Hungary: Central Bank extends rate cut cycle and signals potential for further cuts
June 24, 2014
At its 24 June monetary policy meeting, the Central Bank decided to cut the base rate by 10 basis points from 2.40% to 2.30%, marking the lowest level on record. The decision met market expectations. This is the twenty-third consecutive meeting in which the Bank has decided to cut the base rate in order to boost the economy.
In the June 2014 inflation report, the Central Bank stated that the reductions in the base rate that have been implemented since August 2012 were justified by low inflation, small inflationary pressures and continuing spare capacity in the economy. Furthermore, according to the Bank, the interest rate cuts have helped to achieve the medium-term inflation target and support economic growth.
Regarding future developments, the Bank affirmed that there still is a degree of spare capacity in the economy, but that it expects the negative output gap to decline progressively.
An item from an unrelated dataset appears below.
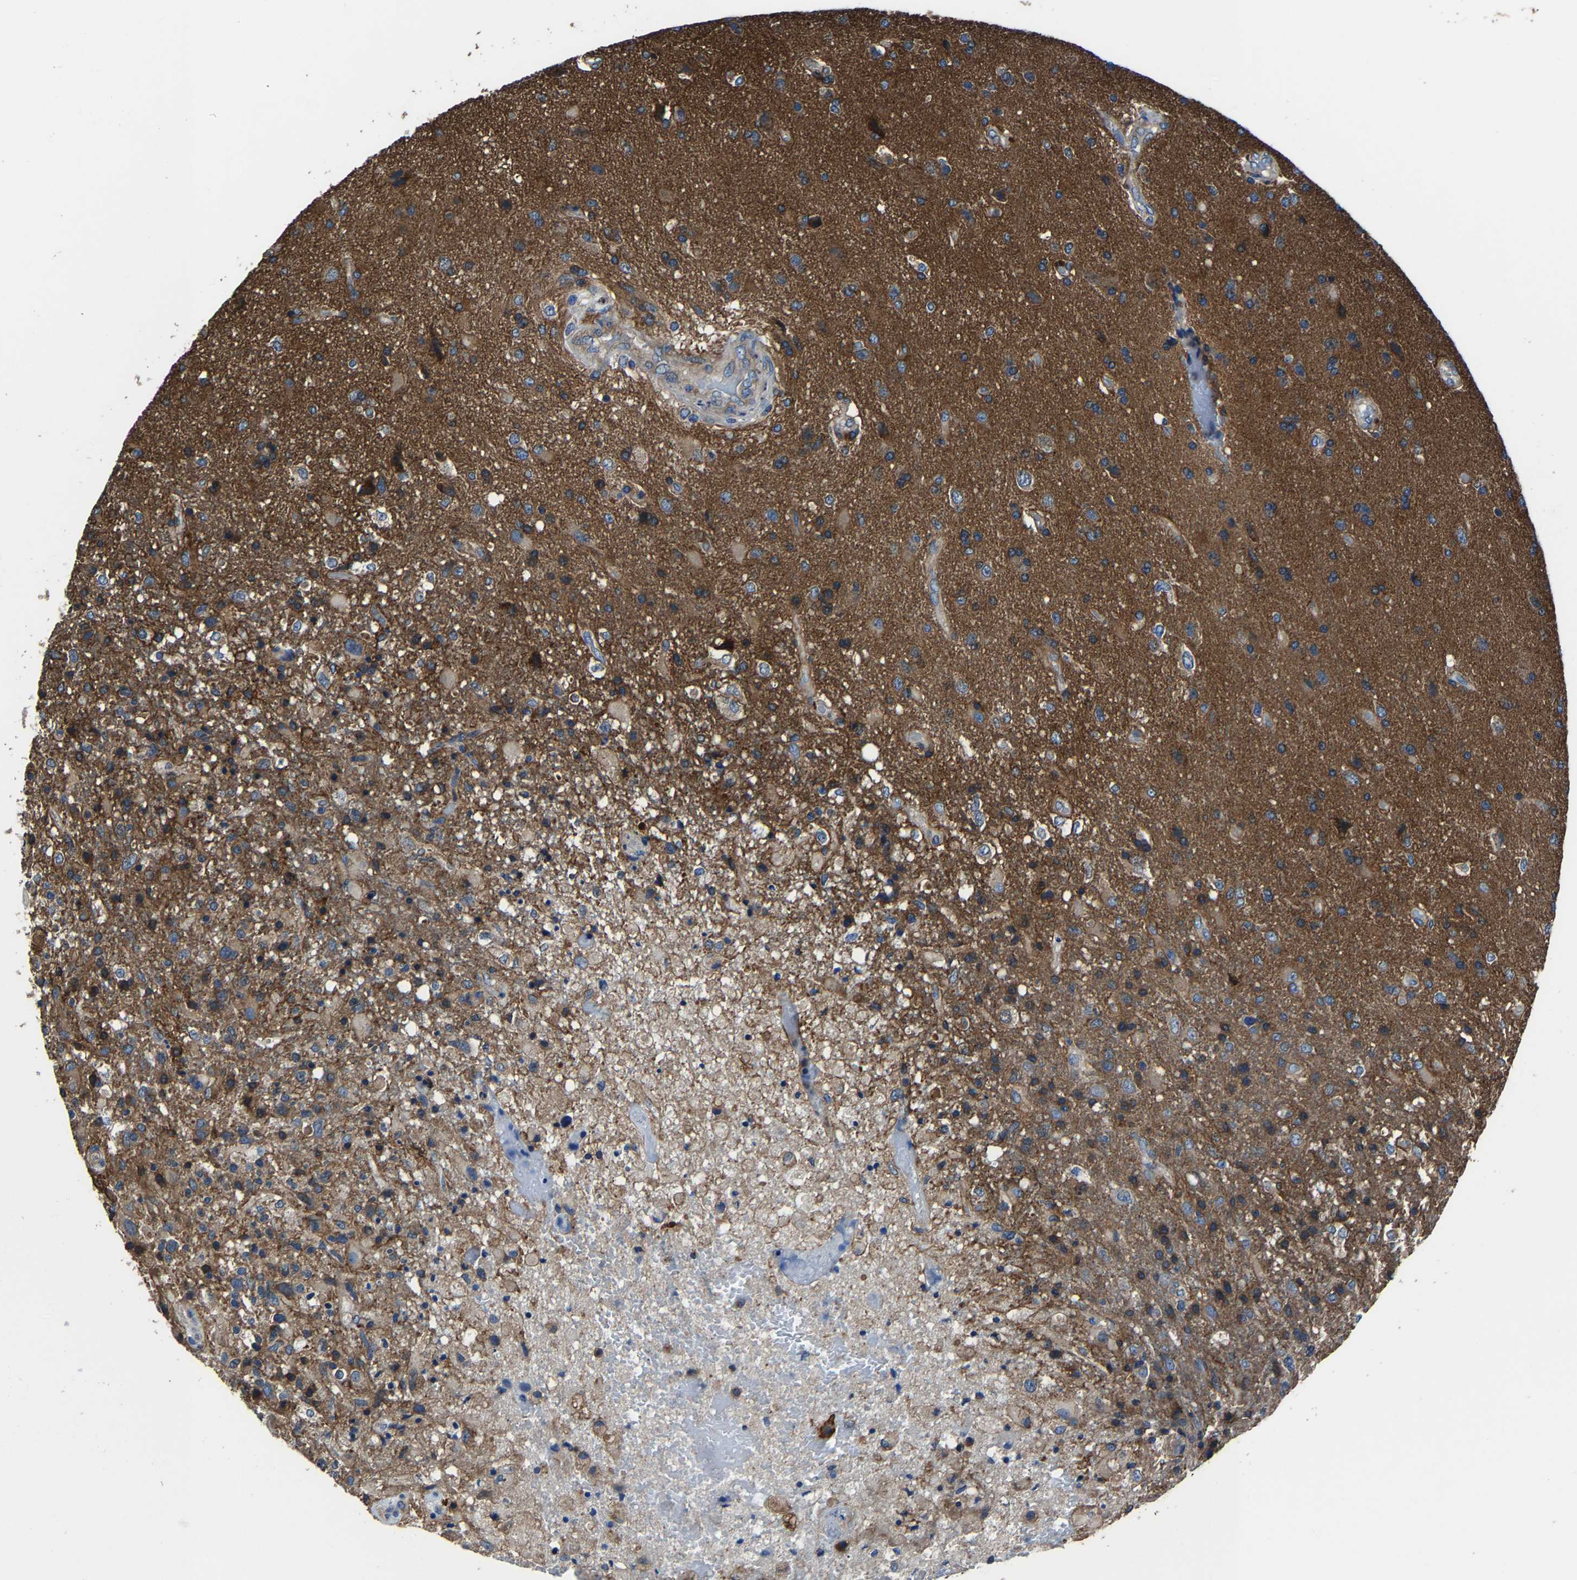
{"staining": {"intensity": "moderate", "quantity": "25%-75%", "location": "cytoplasmic/membranous"}, "tissue": "glioma", "cell_type": "Tumor cells", "image_type": "cancer", "snomed": [{"axis": "morphology", "description": "Glioma, malignant, High grade"}, {"axis": "topography", "description": "Brain"}], "caption": "A brown stain highlights moderate cytoplasmic/membranous expression of a protein in glioma tumor cells.", "gene": "KIAA1958", "patient": {"sex": "male", "age": 72}}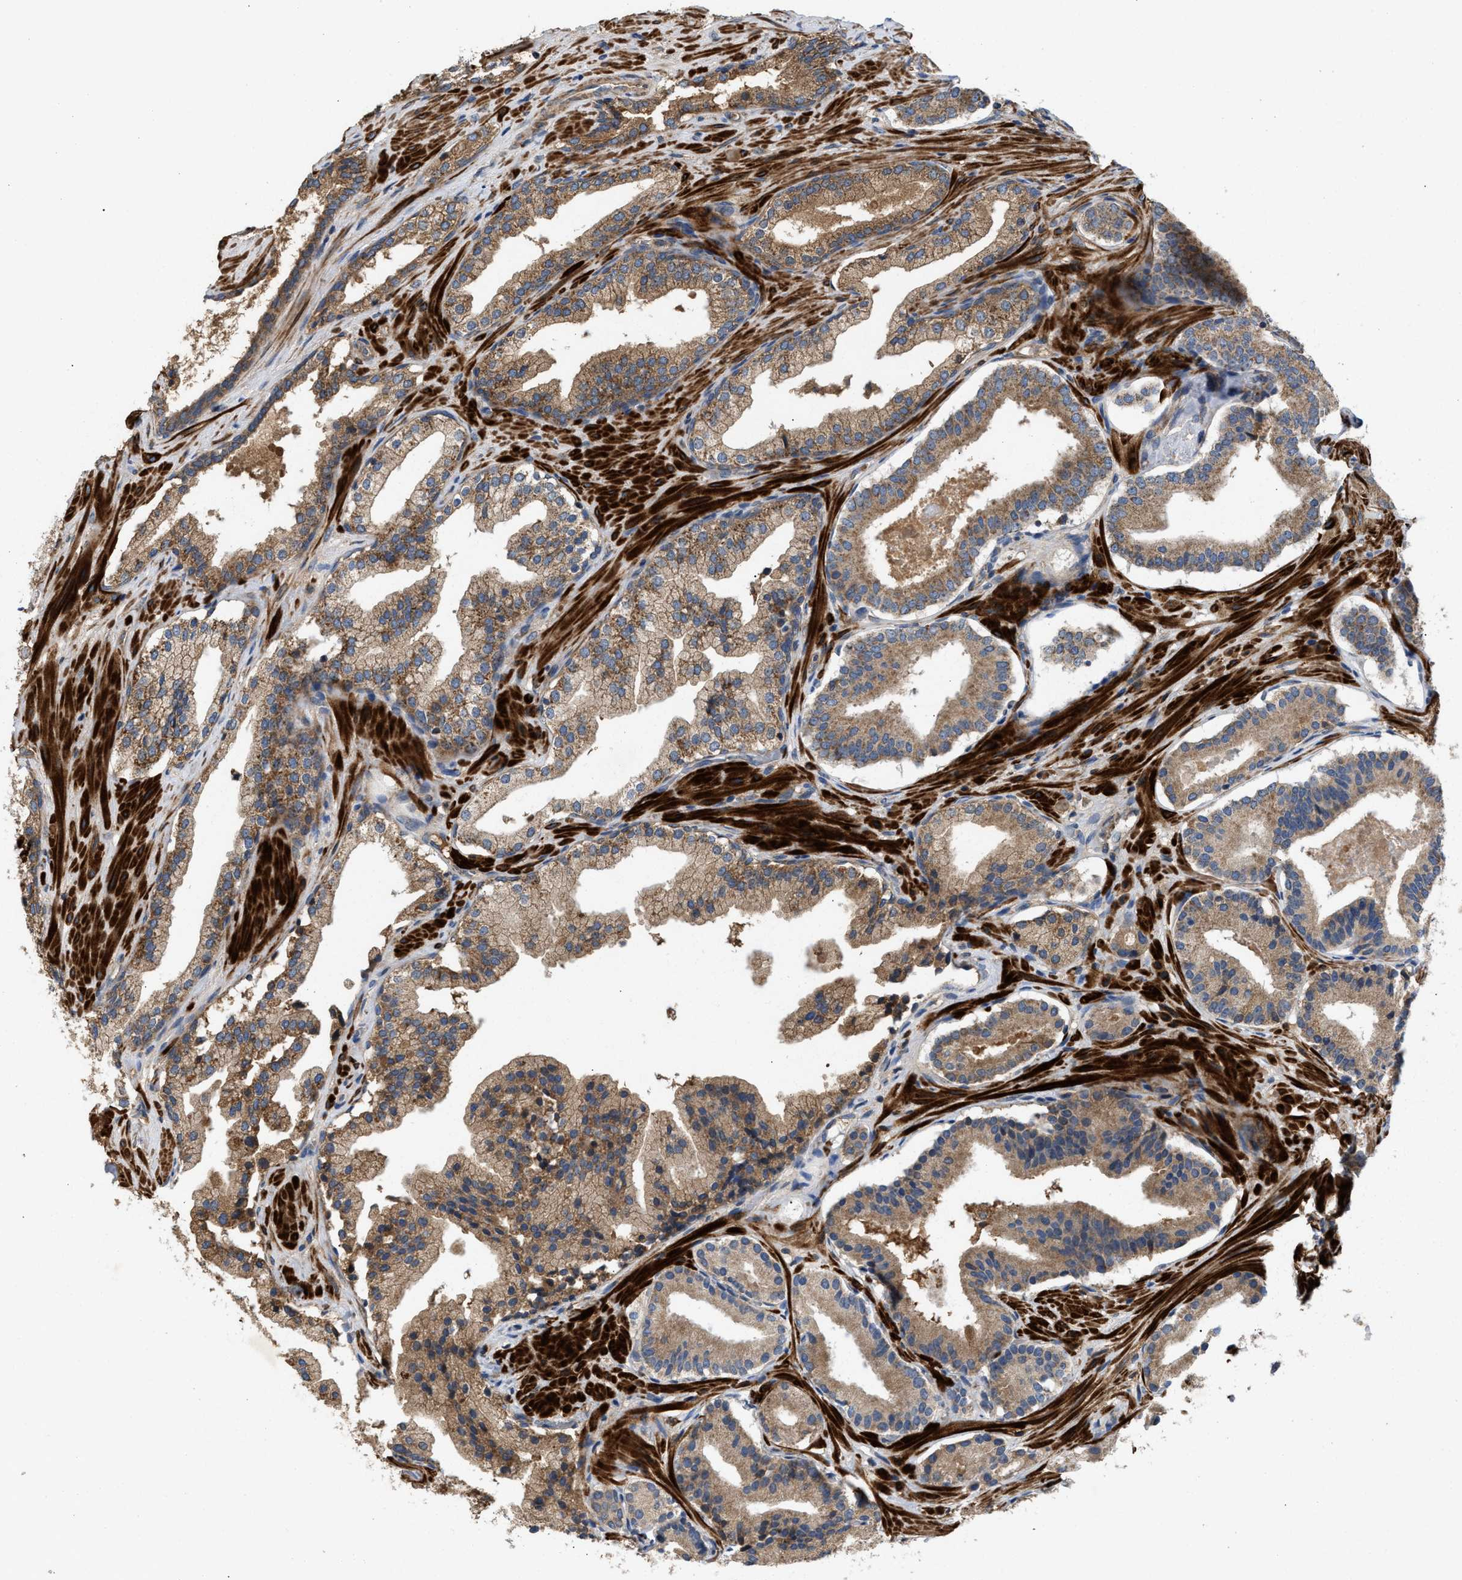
{"staining": {"intensity": "moderate", "quantity": ">75%", "location": "cytoplasmic/membranous"}, "tissue": "prostate cancer", "cell_type": "Tumor cells", "image_type": "cancer", "snomed": [{"axis": "morphology", "description": "Adenocarcinoma, Low grade"}, {"axis": "topography", "description": "Prostate"}], "caption": "There is medium levels of moderate cytoplasmic/membranous staining in tumor cells of prostate cancer, as demonstrated by immunohistochemical staining (brown color).", "gene": "TACO1", "patient": {"sex": "male", "age": 51}}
However, the Bank pointed out that inflationary pressures are expected to remain moderate and left the option open to cut the interest rate further, stating that, “achieving price stability in the medium term points in the direction of monetary easing and the macroeconomic outlook points in the direction of persistently loose monetary conditions.” Moreover, the Bank said that, taking into account the inflation outlook and economic risks and developments, “further cautious easing of monetary policy may follow.”
Regarding a potential extension of the rate cut cycle, Dan Bucsa, economist at UniCredit, stated:
“The central bank could cut the base rate below 2% after it changed its average inflation forecast for 2014 to 0.0%yoy from 0.7%yoy in the March inflation report. Even so, large base effects will push inflation higher towards the end of the year, reducing the scope for lowering the base rate.”